The Lone Pine attack, launched by the 1st Brigade, A.I.F., took place in the late afternoon of 6 August 1915 and pitched Australian forces against formidable entrenched Turkish positions, sections of which were securely roofed over with pine logs. In some instances the attackers had to break in through the roofs of the trench systems in order to engage the defenders. The main Turkish trench was taken within 20 minutes of the initial charge, but this was the prelude to four days of intense hand-to-hand fighting as the Turks counter-attacked.

Herbert Henry King, Service No.1667 4th Infantry Battalion, of Port Pirie died at Lone Pine on the 6th of August 1915. Initially Herbert was listed as missing which is not surprising since the dead piled three or four high and the reinforcements ran over them to get to the fighting. The dead Australians and Turks were either buried, stacked in heaps, thrown over the parapet, or used to block the Turkish communication trenches along with sandbags and soil.  

Proceedings of a court of Inquiry held at Flairbax, France on 22nd April 1916 finally determined that Herbert Henry King was killed in action.
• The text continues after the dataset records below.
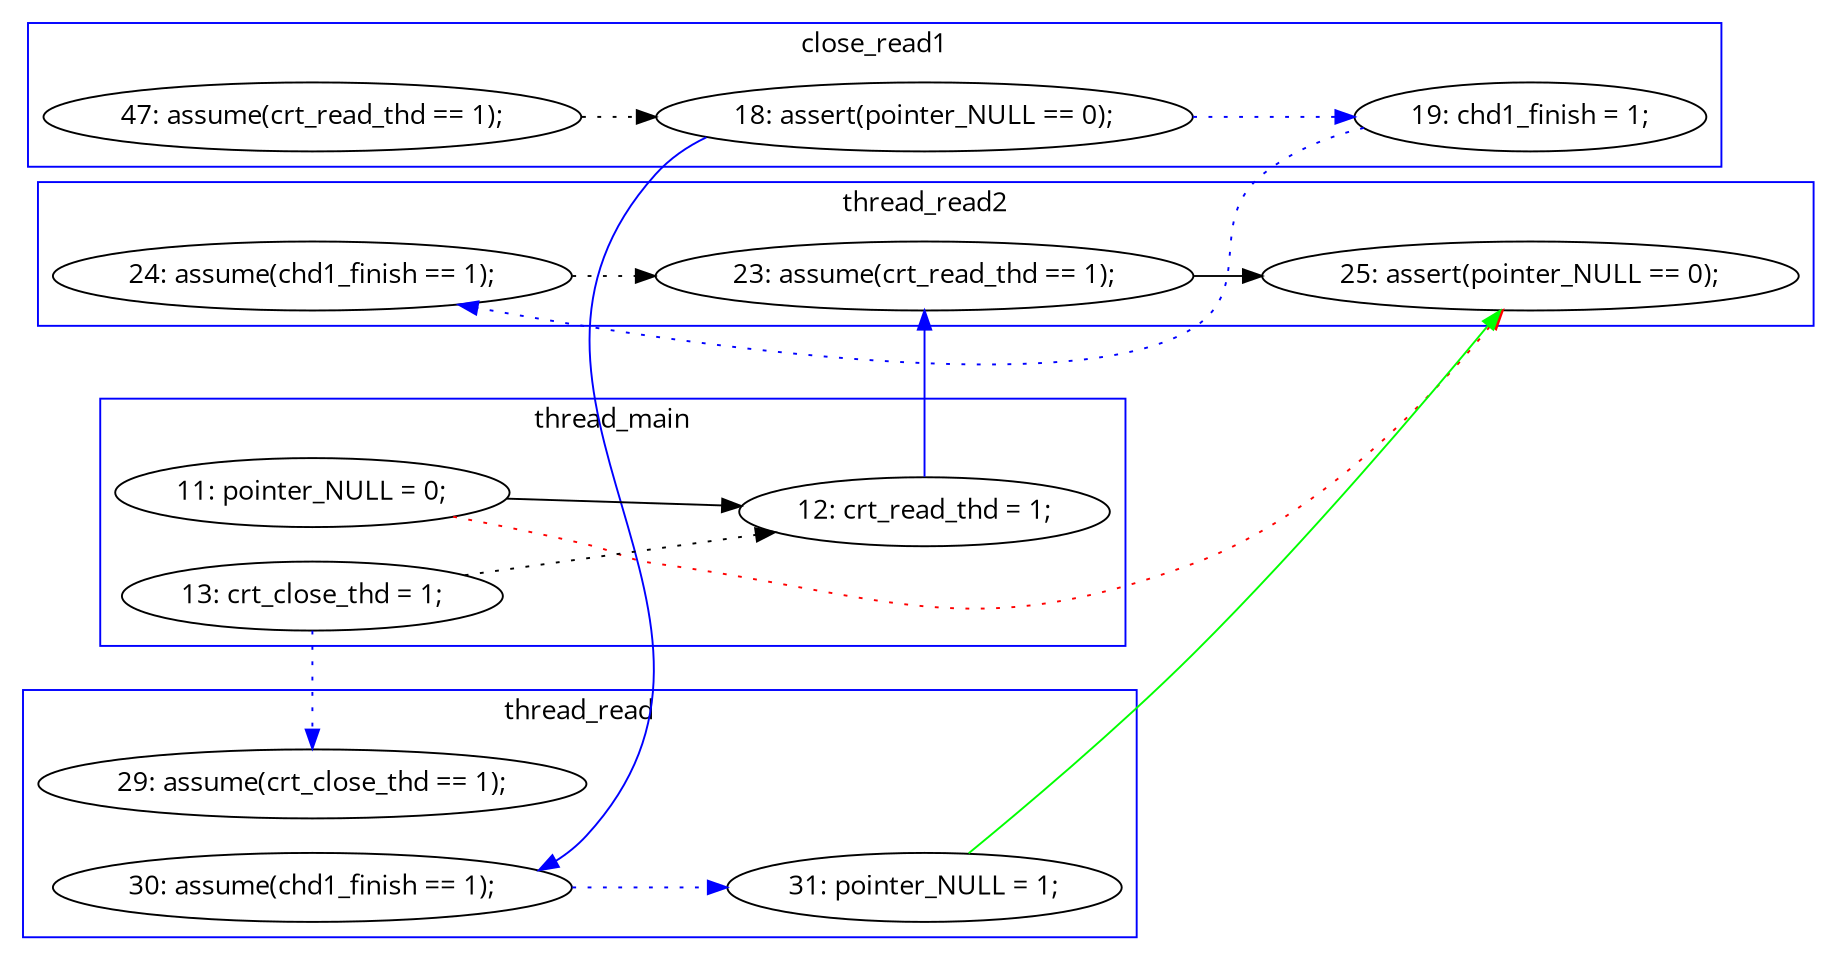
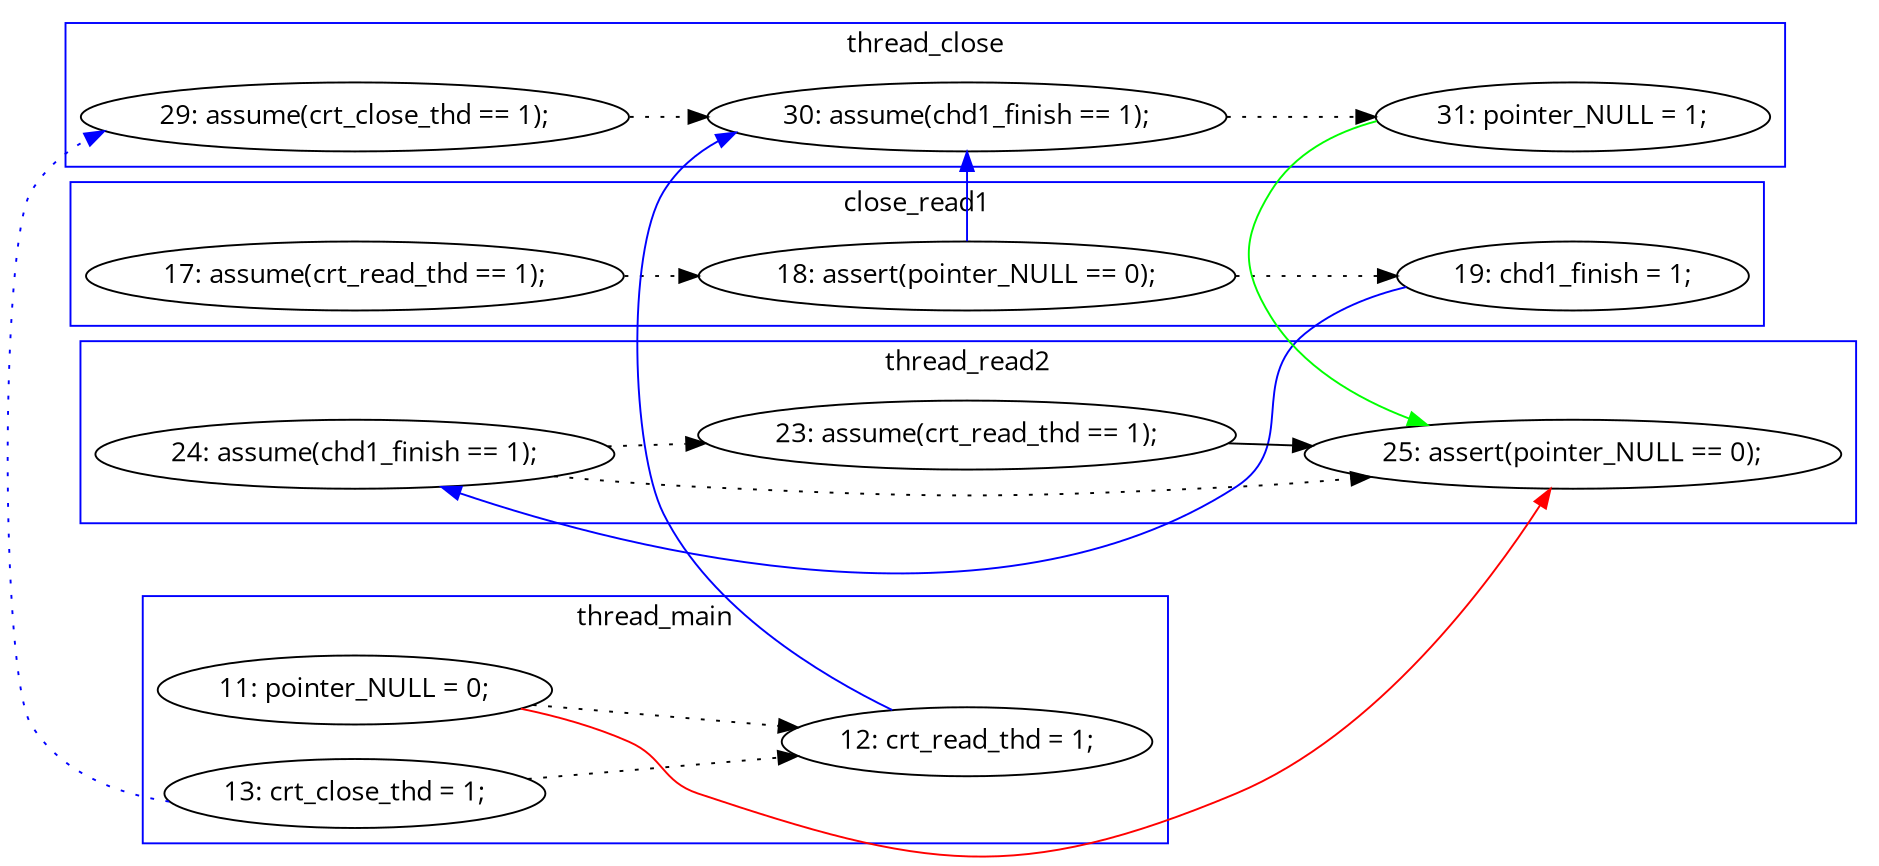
  digraph {
    fontname="Open Sans"
    rankdir=LR
    node [fontname="Open Sans"]
    edge [color=black fontname="Open Sans" style=dotted]
-   n1 [label="47: assume(crt_read_thd == 1);"]
+   n1 [label="17: assume(crt_read_thd == 1);"]
    n2 [label="18: assert(pointer_NULL == 0);"]
    n3 [label="19: chd1_finish = 1;"]
    n4 [label="12: crt_read_thd = 1;"]
    n5 [label="11: pointer_NULL = 0;"]
    n6 [label="13: crt_close_thd = 1;"]
    n7 [label="31: pointer_NULL = 1;"]
    n8 [label="29: assume(crt_close_thd == 1);"]
    n9 [label="30: assume(chd1_finish == 1);"]
    n10 [label="25: assert(pointer_NULL == 0);"]
    n11 [label="24: assume(chd1_finish == 1);"]
    n12 [label="23: assume(crt_read_thd == 1);"]
    subgraph cluster_1 {
      color=blue
      label=close_read1
      n1
      n2
      n3
    }
    subgraph cluster_2 {
      color=blue
      label=thread_main
      n4
      n5
      n6
    }
    subgraph cluster_3 {
      color=blue
-     label=thread_read
+     label=thread_close
      n7
      n8
      n9
    }
    subgraph cluster_4 {
      color=blue
      label=thread_read2
      n10
      n11
      n12
    }
    n1 -> n2
-   n2 -> n3 [color=Blue]
+   n2 -> n3
    n2 -> n9 [color=Blue constraint=false style=""]
-   n3 -> n11 [color=Blue constraint=false]
-   n4 -> n12 [color=Blue constraint=false style=""]
-   n5 -> n4 [color=Black style=""]
-   n5 -> n10 [color=Red constraint=false]
+   n3 -> n11 [color=Blue constraint=false style=""]
+   n4 -> n9 [color=Blue constraint=false style=""]
+   n5 -> n4 [color=Black]
+   n5 -> n10 [color=Red constraint=false style=""]
    n6 -> n4
    n6 -> n8 [color=Blue constraint=false]
    n7 -> n10 [color=Green constraint=false style=""]
-   n9 -> n7 [color=Blue]
+   n8 -> n9
+   n9 -> n7
+   n11 -> n10
    n11 -> n12
    n12 -> n10 [color=Black style=""]
  }
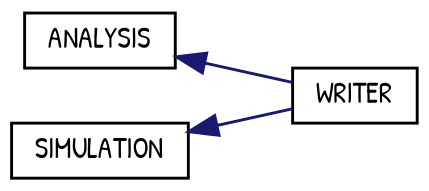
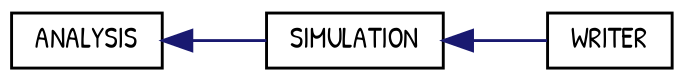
  digraph {
    fontname="Patrick Hand"
    rankdir=LR
    node [color=black fillcolor=white fontname="Patrick Hand" fontsize=10 shape=record style=filled]
    edge [color=midnightblue dir=back fontname="Patrick Hand" fontsize=10 labelfontname=Helvetica labelfontsize=10 style=solid]
    n1 [height=0.2 label=ANALYSIS width=0.4]
    n2 [height=0.2 label=SIMULATION width=0.4]
    n3 [height=0.2 label=WRITER width=0.4]
-   n1 -> n3
+   n1 -> n2
    n2 -> n3
  }
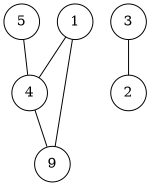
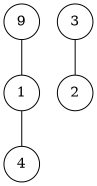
  graph {
    node [fillcolor=white shape=circle]
    1
    4
    3
    2
-   5
    n6 [label=9]
    1 -- 4
-   4 -- n6
    3 -- 2
-   5 -- 4
    n6 -- 1
  }
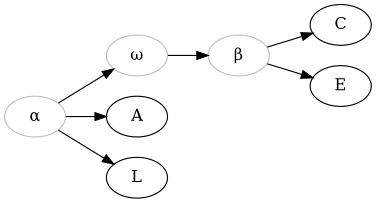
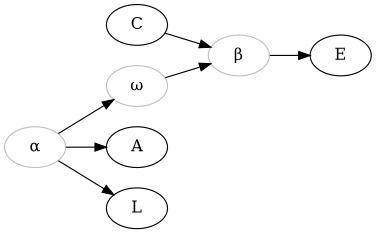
  digraph {
    rankdir=LR
    splines=true
    style=invis
    n1 [color=grey label="ω"]
    n2 [color=grey label="β"]
    n3 [color=grey label="α"]
    n4 [label=A]
    n5 [label=L]
    n6 [label=C]
    n7 [label=E]
    n1 -> n2
-   n2 -> n6
+   n6 -> n2
    n2 -> n7
    n3 -> n1
    n3 -> n4
    n3 -> n5
  }
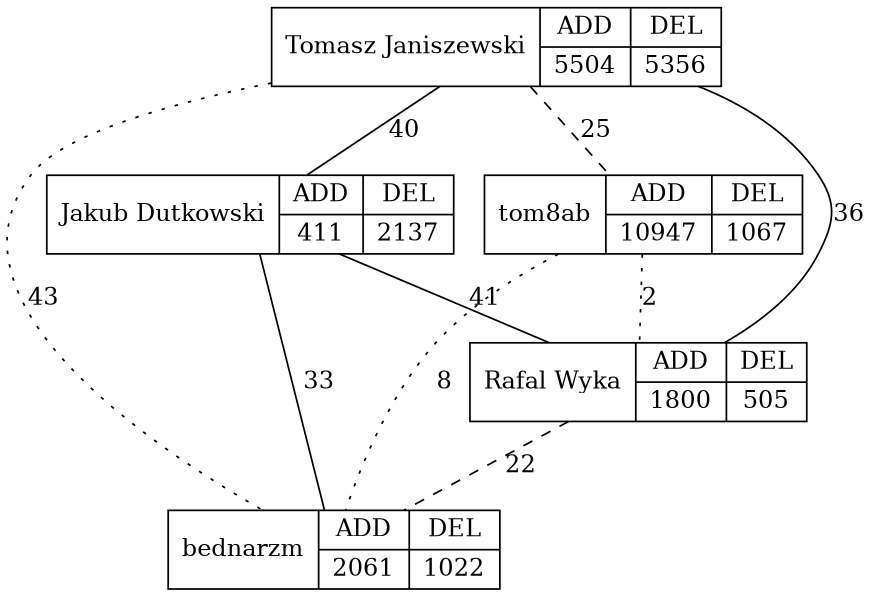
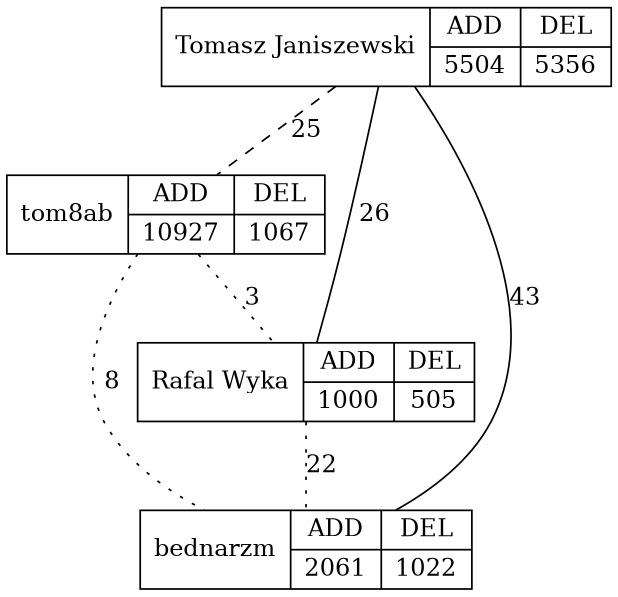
  strict graph {
    node [shape=record]
    n1 [label="Tomasz Janiszewski | {ADD|5504}|{DEL|5356}"]
-   n2 [label="Jakub Dutkowski|{ADD|411}|{DEL|2137}"]
-   n3 [label="tom8ab|{ADD|10947}|{DEL|1067}"]
-   n4 [label="Rafal Wyka|{ADD|1800}|{DEL|505}"]
+   n3 [label="tom8ab|{ADD|10927}|{DEL|1067}"]
+   n4 [label="Rafal Wyka|{ADD|1000}|{DEL|505}"]
    n5 [label="bednarzm|{ADD|2061}|{DEL|1022}"]
-   n1 -- n2 [label=40]
    n1 -- n3 [label=25 style=dashed]
-   n1 -- n4 [label=36]
-   n1 -- n5 [label=43 style=dotted]
-   n2 -- n4 [label=41]
-   n2 -- n5 [label=33]
-   n3 -- n4 [label=2 style=dotted]
+   n1 -- n4 [label=26]
+   n1 -- n5 [label=43]
+   n3 -- n4 [label=3 style=dotted]
    n3 -- n5 [label=8 style=dotted]
-   n4 -- n5 [label=22 style=dashed]
+   n4 -- n5 [label=22 style=dotted]
  }
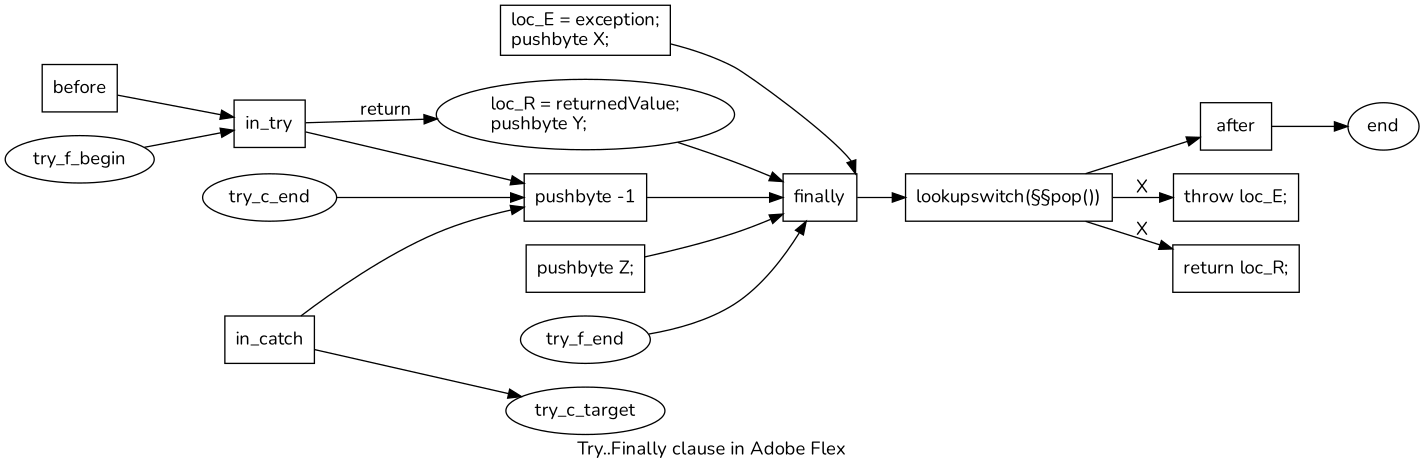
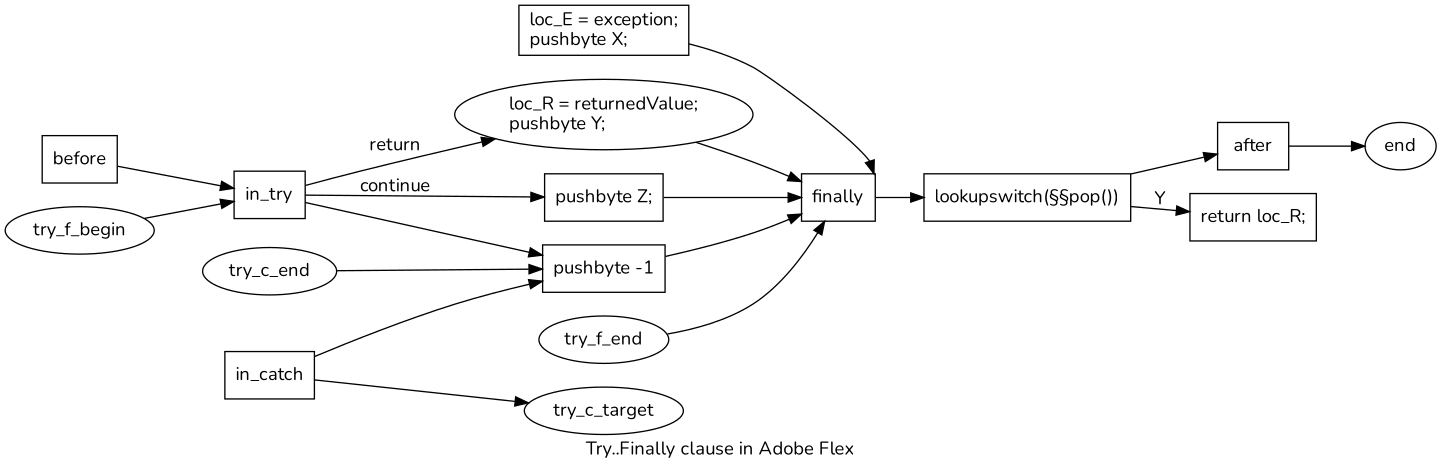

His next of kin and mother Margaret who lived at 30 Howe Street, Jean Park, Port Pirie West was contacted by the A.I.F. Base Records Office as late as May 1921 asking her for any details on her son’s death that might help establish his final resting place; to obviate the necessity of interring him under the heading “An Unknown Australian Soldier”.

²Six Australian battalions suffered nearly 2,300 killed and wounded at Lone Pine.Seven Australians were awarded the Victoria Cross, the highest number ever awarded to an Australian division for one action. ¹Turkish losses were estimated at 6,390.

¹After the battle, Private Thomas Keith McDowell, a miner from Wonthaggi, Victoria and a soldier in the 23rd Battalion, took a cone from the remains of the actual tree, which was des­troyed in the infamous Battle of Lone Pine in 1915.

The original Lone Pine tree was the only tree to survive from a group of trees that were cut down by Turkish soldiers who had used the timber and branches to cover their trenches during the battle. From the Gallipoli Peninsula, across the deserts of North Africa and the mud of the Somme, for the next year the pine cone accompanied Private McDowell until his return, ill with tuberculosis but uninjured, to Melbourne in October 1916. 

This tree is a third generation Lone Pine propagated from the pine tree cone, Pinus Brutia.